The Part Everyone Underestimates: Judgment
Tools can surface gaps. Platforms can scale execution.
But judgment is what determines whether this work compounds or collapses.
The hardest part of optimizing for AI search isn’t knowing what could be changed. It’s knowing what absolutely shouldn’t.
Over-optimization is now a real risk. Flattening nuance in the name of “best practices” can erase the very signals AI uses to assess credibility.
AI doesn’t reward perfection. It rewards coherence.
That doesn’t come from a checklist.
Why We Turned This Into a Service (Not a Whitepaper)
We didn’t set out to launch an AI search optimization service.
It happened because we kept seeing the same failure patterns:
- Teams trying to DIY GEO with fragmented signals
- Smart marketers applying old SEO logic to new systems
- Enterprises underestimating how fast authority disappears once AI stops citing them
At some point, it felt irresponsible not to formalize what we were learning – not as a framework deck, but as enterprise SEO and AI search optimization services grounded in real execution, real constraints, and real tradeoffs.
Because this isn’t about tactics. It’s about judgment at enterprise scale.
Where Product Helps – and Where Humans Still Matter
AI search optimization lives at an uncomfortable intersection.
You need tooling to:
- See how visibility is changing
- Measure citation and engagement
- Track what happens after users arrive
But you still need humans to:
- Interpret what matters
- Prioritize tradeoffs
- Decide when not to act
AI can accelerate decisions. It cannot decide what matters – especially and enterprise scale.

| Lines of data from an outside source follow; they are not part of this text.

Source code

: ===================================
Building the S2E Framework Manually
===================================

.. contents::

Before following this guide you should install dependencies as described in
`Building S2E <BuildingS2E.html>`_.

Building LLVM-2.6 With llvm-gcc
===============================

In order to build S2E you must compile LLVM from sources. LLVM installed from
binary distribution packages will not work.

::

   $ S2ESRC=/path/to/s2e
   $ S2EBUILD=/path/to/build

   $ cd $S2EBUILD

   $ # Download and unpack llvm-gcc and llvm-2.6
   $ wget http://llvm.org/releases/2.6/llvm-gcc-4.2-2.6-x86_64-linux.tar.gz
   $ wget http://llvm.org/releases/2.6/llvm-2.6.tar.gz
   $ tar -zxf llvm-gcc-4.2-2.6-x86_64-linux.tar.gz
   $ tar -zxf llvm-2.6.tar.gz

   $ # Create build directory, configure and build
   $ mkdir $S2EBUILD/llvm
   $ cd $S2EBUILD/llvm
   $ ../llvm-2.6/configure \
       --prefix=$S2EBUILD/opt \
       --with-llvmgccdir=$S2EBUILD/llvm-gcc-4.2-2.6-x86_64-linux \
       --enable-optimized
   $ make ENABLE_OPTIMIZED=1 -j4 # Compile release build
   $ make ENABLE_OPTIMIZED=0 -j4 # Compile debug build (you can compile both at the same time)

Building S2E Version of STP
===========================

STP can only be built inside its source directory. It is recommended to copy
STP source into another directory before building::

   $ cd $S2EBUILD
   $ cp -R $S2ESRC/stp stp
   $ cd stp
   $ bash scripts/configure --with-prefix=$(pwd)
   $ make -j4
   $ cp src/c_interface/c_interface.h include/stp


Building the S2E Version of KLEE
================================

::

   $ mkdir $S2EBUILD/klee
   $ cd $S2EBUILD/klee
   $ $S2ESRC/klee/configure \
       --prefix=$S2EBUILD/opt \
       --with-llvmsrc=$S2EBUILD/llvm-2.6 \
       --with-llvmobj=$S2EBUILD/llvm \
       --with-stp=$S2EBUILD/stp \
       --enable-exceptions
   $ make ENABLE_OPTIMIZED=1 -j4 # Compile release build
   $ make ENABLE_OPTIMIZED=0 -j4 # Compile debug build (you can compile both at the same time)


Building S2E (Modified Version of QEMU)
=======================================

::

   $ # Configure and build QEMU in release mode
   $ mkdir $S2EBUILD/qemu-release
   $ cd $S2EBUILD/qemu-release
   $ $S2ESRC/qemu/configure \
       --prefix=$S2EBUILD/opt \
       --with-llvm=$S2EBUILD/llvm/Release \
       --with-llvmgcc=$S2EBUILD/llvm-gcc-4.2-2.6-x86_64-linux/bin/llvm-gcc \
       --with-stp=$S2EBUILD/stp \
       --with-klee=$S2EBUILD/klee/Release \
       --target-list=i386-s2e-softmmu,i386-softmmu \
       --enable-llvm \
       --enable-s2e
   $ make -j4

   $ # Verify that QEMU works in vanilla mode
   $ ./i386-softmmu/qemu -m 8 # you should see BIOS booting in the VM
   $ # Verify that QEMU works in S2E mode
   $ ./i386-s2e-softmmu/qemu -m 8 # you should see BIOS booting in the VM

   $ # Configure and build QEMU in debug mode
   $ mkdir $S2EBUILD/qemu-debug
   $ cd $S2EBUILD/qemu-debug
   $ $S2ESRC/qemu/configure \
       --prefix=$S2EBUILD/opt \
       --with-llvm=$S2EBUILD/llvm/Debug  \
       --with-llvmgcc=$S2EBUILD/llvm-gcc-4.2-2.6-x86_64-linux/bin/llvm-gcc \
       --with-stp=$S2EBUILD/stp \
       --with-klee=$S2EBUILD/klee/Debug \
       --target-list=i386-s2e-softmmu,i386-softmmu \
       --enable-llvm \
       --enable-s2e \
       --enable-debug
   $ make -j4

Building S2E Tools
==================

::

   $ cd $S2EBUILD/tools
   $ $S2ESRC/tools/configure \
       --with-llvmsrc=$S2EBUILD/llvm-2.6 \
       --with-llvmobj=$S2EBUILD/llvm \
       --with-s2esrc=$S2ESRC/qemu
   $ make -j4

Who This Is (and Isn’t) For
This work isn’t for everyone.
It’s for enterprise brands with:
- Complex offerings
- High reputational risk
- Hundreds or thousands of pages that compound over time
It’s not for growth hacks. It’s not for content farms. It’s not for shortcuts.
If you’re looking for fast tricks, this isn’t it. If you’re looking for durable authority in a world where AI decides before humans arrive, it is.
The Shift That Actually Matters
If there’s one thing I hope teams take away from this, it’s this: AI search doesn’t reward content. It rewards authority that’s been earned, structured, and maintained.
We stopped treating AI search like an SEO problem because it never really was one.
It’s a trust problem. A systems problem. A judgment problem.
And solving it requires understanding how decisions are made now – and designing for that reality.